_Exercise instructions_
Could you write out the material from its first line through the line containing "keyboard_arrow_up", changing "difícil" to "complicado" and leaving everything else as it is?

Text extracted from the pages:
<<<<

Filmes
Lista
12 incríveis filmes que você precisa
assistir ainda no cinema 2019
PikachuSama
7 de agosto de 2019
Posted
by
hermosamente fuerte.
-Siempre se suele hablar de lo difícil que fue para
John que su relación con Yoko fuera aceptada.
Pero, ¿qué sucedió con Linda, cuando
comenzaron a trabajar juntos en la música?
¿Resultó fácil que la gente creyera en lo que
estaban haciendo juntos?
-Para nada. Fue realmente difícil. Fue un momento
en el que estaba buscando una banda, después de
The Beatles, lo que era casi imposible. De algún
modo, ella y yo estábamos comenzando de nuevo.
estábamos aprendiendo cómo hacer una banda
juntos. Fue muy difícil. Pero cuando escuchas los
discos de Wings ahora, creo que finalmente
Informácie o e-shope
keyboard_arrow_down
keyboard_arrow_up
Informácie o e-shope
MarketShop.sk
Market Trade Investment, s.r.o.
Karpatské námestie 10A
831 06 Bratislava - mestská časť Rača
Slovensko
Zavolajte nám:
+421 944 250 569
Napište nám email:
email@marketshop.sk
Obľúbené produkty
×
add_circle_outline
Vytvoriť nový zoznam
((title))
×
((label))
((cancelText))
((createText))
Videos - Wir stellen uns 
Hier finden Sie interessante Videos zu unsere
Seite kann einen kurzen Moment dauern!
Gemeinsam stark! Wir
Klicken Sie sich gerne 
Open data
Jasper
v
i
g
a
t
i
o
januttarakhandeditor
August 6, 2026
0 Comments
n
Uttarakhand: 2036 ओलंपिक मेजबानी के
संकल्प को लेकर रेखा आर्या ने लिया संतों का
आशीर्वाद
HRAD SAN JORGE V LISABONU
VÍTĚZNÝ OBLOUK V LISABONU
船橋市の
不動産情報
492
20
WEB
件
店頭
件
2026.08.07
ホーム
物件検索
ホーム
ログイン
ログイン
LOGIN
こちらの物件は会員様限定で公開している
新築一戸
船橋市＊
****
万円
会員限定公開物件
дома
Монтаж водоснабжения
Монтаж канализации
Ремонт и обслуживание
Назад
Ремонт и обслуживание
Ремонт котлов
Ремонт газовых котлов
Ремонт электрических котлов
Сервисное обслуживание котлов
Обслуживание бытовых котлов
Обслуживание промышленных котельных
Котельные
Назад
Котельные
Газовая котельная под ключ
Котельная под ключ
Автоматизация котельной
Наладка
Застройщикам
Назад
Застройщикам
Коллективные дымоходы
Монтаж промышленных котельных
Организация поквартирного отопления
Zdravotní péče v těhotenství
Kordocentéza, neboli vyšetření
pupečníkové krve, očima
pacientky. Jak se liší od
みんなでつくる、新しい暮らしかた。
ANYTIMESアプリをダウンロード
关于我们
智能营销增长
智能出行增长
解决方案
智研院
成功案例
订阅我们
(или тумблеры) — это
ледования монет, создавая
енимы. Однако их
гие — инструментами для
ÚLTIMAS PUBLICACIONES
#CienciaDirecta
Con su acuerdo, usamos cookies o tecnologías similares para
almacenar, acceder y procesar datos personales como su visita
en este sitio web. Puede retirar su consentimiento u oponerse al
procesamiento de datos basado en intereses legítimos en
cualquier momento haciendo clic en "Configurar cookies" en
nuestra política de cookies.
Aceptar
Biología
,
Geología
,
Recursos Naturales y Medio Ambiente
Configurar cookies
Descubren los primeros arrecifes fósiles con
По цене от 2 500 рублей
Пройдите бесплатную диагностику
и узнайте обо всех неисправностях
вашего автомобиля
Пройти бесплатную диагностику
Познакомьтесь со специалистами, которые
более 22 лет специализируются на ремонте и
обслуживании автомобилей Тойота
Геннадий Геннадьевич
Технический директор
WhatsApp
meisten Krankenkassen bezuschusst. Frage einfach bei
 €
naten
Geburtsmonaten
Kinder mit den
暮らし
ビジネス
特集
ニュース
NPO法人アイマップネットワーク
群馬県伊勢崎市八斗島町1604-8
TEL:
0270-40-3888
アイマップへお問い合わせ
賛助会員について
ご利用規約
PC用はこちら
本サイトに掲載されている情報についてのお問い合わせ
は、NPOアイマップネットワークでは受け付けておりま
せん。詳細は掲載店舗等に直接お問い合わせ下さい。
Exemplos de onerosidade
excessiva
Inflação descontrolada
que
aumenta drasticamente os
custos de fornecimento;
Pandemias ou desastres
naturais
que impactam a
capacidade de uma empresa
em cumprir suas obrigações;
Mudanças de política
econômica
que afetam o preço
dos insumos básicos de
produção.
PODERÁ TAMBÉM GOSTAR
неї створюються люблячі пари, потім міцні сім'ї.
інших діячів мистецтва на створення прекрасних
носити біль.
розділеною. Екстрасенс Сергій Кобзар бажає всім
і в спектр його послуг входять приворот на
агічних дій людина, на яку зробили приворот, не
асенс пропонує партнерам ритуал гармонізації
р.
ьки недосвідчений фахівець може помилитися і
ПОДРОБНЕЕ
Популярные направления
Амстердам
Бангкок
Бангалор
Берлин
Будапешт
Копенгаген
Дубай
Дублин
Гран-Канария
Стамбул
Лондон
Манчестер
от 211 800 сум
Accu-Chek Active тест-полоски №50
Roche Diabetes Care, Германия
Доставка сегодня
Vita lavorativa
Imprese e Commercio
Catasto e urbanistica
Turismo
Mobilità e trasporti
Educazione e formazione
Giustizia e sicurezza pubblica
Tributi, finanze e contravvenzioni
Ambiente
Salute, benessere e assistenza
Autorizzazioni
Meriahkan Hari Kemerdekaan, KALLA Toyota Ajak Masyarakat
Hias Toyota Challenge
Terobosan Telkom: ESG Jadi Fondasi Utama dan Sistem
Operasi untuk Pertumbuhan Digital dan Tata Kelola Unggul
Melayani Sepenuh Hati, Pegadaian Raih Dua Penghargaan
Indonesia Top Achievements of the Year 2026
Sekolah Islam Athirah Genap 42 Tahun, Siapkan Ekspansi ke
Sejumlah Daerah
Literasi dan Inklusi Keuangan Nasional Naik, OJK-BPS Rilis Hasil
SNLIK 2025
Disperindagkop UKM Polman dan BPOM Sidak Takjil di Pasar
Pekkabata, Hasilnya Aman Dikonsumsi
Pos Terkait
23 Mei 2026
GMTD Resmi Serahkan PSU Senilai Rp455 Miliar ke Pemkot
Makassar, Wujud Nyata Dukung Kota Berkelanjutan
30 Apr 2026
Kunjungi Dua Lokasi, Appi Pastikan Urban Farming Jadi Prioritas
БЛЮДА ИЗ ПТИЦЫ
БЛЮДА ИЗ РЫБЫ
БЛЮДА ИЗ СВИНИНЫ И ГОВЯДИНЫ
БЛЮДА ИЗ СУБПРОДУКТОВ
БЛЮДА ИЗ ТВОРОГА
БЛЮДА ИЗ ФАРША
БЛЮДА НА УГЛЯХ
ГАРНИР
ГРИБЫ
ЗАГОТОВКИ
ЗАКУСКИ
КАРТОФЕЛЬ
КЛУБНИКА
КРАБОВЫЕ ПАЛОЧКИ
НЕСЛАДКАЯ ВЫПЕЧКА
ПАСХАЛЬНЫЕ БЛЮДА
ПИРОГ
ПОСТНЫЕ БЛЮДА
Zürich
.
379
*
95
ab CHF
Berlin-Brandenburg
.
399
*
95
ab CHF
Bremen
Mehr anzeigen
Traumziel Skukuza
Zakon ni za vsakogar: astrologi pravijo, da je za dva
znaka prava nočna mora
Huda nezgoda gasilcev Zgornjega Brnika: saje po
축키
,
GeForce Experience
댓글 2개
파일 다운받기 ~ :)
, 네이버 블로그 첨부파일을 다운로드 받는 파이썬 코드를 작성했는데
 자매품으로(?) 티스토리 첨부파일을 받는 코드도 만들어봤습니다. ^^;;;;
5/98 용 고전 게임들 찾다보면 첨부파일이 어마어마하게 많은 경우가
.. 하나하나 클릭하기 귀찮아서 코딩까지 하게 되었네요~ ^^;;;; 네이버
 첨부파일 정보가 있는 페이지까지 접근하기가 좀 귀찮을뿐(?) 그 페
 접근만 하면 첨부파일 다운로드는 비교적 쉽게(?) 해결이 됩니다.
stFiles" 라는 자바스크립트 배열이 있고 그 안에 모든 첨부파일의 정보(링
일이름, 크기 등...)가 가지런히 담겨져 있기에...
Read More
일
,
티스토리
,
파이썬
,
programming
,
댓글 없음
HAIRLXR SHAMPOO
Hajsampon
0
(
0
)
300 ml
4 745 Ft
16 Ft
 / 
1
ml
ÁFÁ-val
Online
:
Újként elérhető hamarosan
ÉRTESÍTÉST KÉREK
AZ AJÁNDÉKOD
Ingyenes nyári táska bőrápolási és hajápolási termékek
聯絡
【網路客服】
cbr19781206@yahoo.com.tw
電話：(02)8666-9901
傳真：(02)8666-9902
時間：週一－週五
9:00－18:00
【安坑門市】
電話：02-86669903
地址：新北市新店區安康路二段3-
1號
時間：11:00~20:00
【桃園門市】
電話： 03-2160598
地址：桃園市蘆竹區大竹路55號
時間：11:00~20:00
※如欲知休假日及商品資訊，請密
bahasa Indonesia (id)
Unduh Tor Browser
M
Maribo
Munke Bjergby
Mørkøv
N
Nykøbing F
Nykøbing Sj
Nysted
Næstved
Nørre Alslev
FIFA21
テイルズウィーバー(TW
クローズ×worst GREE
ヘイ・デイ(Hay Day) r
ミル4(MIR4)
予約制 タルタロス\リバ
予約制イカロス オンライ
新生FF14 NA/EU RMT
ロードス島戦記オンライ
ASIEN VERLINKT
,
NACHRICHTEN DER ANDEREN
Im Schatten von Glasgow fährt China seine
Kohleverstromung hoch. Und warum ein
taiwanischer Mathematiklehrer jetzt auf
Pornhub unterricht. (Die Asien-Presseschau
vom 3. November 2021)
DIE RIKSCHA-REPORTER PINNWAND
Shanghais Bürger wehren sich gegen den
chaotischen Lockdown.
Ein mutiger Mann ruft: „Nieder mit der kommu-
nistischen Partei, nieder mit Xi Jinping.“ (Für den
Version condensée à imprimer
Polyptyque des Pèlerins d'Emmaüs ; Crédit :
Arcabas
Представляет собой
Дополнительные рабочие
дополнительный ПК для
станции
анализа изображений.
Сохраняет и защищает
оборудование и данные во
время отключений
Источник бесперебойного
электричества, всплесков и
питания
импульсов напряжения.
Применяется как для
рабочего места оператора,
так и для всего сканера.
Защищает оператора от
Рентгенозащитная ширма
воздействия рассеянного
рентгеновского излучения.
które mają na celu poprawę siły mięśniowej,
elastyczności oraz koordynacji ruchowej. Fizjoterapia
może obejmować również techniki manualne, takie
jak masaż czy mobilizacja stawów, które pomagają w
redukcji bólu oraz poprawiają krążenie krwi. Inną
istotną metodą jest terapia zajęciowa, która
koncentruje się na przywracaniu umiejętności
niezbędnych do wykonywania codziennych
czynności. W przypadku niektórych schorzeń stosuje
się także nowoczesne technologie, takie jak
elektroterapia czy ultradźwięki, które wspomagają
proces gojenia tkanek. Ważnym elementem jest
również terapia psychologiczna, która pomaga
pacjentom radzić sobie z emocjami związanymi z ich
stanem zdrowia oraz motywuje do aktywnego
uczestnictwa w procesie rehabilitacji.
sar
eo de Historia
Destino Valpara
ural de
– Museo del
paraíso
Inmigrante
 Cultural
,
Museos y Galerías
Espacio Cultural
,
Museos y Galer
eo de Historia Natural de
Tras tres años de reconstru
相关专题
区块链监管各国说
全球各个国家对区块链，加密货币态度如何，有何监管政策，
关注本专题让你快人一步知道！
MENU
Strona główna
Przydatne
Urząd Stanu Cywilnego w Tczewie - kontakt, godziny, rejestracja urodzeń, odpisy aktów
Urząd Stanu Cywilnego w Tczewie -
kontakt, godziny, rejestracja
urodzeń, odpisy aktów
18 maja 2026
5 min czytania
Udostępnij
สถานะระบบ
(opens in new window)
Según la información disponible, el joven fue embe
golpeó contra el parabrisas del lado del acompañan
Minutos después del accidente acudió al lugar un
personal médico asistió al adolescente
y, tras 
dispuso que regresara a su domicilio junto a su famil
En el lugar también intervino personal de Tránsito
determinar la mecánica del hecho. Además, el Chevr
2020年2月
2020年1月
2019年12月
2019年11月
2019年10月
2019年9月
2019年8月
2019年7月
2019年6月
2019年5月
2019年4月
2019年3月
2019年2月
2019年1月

>>>>

_Expected answer_
Filmes
Lista
12 incríveis filmes que você precisa
assistir ainda no cinema 2019
PikachuSama
7 de agosto de 2019
Posted
by
hermosamente fuerte.
-Siempre se suele hablar de lo complicado que fue para
John que su relación con Yoko fuera aceptada.
Pero, ¿qué sucedió con Linda, cuando
comenzaron a trabajar juntos en la música?
¿Resultó fácil que la gente creyera en lo que
estaban haciendo juntos?
-Para nada. Fue realmente complicado. Fue un momento
en el que estaba buscando una banda, después de
The Beatles, lo que era casi imposible. De algún
modo, ella y yo estábamos comenzando de nuevo.
estábamos aprendiendo cómo hacer una banda
juntos. Fue muy complicado. Pero cuando escuchas los
discos de Wings ahora, creo que finalmente
Informácie o e-shope
keyboard_arrow_down
keyboard_arrow_up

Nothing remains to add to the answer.